En ces temps printaniers où l’on parle beaucoup de Hollande, je rappellerai d’abord qu’il ne faut pas prendre la partie pour le tout, et confondre cette province néerlandaise avec l’ensemble des Pays-Bas, qui en compte douze pour la partie européenne du pays – plus, pour compléter, quelques îles des Caraïbes.
L’Institut Néerlandais, situé à Paris rue de Lille, tout près de l’Assemblée Nationale, propose actuellement (et jusqu’au 27 mai) une exposition qui rassemble une vaste sélection (une bonne centaine de tableaux) de la collection Frits Lugt. (Frits Lugt, historien de l’art et collectionneur, fut à l’origine de la création de l’Institut Néerlandais en 1957).
C’est l’occasion de voir de nombreuses œuvres du Siècle d’or hollandais, noyau de la collection, mais aussi de découvrir des tableaux flamands des XVIe et XVIIe siècles, des paysages ou encore des natures mortes italiennes et françaises. Le XIXe est également représenté, quoique moins largement.

Pieter Saenredam, Le Choeur de l’église Saint-Bavon à Haarlem, vue de la Kerstkapel, 1636 – © Fondation Custodia
Intimités, certes, parce que Frits Lugt a surtout privilégié les portraits, les natures mortes, les représentations d’intérieurs, tous les sujets liés à la vie privée des Hollandais du Siècle d’Or ; peu de peinture religieuse, encore moins de peinture historique. Bien sûr, on y retrouve des noms célèbres comme Brueghel l’Ancien, Pieter Post, Jan Steen, Jacob van Ruisdael, Emmanuel de Witte… mais on y fait aussi des découvertes : comme l’écrit Bénédicte Bonnet Saint-Georges (dans un article de la Tribune de l’Art), « la présence de quelques noms moins connus voire d’artistes anonymes laisse deviner que le collectionneur se laissait séduire par la qualité d’un tableau plus que par la célébrité de son auteur. » Attitude sympathique, qui semble indiquer que Monsieur Lugt s’est fait plaisir et n’a pas acheté de la peinture pour faire de bons investissements (ou du moins pas que).
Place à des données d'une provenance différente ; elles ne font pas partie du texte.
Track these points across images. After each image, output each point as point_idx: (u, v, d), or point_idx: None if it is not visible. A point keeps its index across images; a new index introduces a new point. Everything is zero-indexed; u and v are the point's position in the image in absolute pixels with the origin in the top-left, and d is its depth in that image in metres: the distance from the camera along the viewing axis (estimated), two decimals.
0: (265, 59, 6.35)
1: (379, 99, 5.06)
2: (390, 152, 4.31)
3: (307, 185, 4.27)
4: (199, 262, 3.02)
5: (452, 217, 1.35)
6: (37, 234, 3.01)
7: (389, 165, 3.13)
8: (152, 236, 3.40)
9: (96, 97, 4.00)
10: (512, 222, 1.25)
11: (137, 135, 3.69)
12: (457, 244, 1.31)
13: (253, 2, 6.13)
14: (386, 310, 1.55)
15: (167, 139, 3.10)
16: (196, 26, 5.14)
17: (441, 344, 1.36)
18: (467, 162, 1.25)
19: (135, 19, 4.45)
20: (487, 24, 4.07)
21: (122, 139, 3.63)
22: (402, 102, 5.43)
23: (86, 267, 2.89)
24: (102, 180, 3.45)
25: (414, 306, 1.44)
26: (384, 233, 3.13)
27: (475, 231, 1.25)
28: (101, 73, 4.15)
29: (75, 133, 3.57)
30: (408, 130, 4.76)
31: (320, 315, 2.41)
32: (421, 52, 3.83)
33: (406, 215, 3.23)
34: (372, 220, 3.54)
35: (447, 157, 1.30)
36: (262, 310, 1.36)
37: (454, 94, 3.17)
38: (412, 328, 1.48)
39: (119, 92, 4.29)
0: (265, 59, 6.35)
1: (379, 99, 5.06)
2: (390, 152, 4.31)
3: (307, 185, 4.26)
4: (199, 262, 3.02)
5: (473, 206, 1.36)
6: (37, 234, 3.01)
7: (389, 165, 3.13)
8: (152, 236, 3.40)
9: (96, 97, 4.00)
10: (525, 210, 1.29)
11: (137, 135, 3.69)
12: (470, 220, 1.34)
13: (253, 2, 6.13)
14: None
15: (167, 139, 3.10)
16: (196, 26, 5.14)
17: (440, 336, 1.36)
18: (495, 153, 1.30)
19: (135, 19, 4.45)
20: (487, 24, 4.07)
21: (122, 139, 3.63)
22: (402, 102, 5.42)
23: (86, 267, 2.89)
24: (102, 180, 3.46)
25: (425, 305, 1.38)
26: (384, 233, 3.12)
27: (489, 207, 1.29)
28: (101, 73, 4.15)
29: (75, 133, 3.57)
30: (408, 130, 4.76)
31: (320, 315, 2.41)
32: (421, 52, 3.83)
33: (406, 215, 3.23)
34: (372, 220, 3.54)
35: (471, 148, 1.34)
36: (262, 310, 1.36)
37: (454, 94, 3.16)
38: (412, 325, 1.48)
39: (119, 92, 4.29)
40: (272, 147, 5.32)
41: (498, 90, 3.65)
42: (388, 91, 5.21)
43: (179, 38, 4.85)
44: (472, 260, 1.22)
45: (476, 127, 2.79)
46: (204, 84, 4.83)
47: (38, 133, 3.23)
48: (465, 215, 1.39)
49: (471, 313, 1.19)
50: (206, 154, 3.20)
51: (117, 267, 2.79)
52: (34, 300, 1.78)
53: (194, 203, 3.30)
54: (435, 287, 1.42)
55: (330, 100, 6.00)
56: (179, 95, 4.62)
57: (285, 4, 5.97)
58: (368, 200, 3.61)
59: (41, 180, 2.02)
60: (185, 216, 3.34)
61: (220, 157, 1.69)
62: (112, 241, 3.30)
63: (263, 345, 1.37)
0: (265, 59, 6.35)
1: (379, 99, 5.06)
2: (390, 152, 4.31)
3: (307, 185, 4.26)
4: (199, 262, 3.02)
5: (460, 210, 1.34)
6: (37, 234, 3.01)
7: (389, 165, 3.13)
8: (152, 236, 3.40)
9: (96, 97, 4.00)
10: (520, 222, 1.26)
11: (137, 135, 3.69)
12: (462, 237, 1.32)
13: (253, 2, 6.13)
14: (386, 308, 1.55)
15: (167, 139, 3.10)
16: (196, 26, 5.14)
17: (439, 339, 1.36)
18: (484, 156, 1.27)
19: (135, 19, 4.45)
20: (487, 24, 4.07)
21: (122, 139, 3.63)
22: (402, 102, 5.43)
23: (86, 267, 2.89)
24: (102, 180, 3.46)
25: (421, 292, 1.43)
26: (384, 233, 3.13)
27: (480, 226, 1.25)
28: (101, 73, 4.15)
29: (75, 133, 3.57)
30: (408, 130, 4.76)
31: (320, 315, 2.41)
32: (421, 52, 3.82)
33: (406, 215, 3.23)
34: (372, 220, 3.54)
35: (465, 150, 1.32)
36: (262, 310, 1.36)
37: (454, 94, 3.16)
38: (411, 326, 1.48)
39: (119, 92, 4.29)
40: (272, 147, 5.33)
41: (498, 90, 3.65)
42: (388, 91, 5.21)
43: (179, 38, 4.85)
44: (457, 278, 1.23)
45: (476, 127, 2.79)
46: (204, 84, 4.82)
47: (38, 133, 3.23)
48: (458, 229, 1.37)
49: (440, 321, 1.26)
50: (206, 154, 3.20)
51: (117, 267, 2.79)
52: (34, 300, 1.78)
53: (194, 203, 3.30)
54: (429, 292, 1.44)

Pour ma part, je me suis livrée à quelques exercices d’admiration, portant sur
– le très beau Guardi L’Église San Giorgio Maggiore vue de la Giudecca
– les variations du peintre français Jacques Linard : Nature morte aux coquillages et au corail
– le Paysage fluvial avec bétail et paysans de Karel Dujardin, paysage italien avec quelque chose d’oriental,
– la Vue du fort de Bertheaume d’Isabey, dans un format allongé,
– la Jeune Femme aux bas noirs de Georg Henrik Breitner, tableau aux formes presque abstraites (non daté, mais situé vers la fin du 19e ou le début du 20e), qui annoncerait la manière de Nicolas de Staël.
Une chose encore : la Fondation Custodia, également créée par Frits Lugt et dépositaire de sa collection, propose sur son site des vues de tous les tableaux de l’exposition, avec un outil de zoom absolument prodigieux, permettant d’en explorer tous les détails – démarche qui conduit à bien des surprises, comme l’a amplement démontré le regretté Daniel Arasse.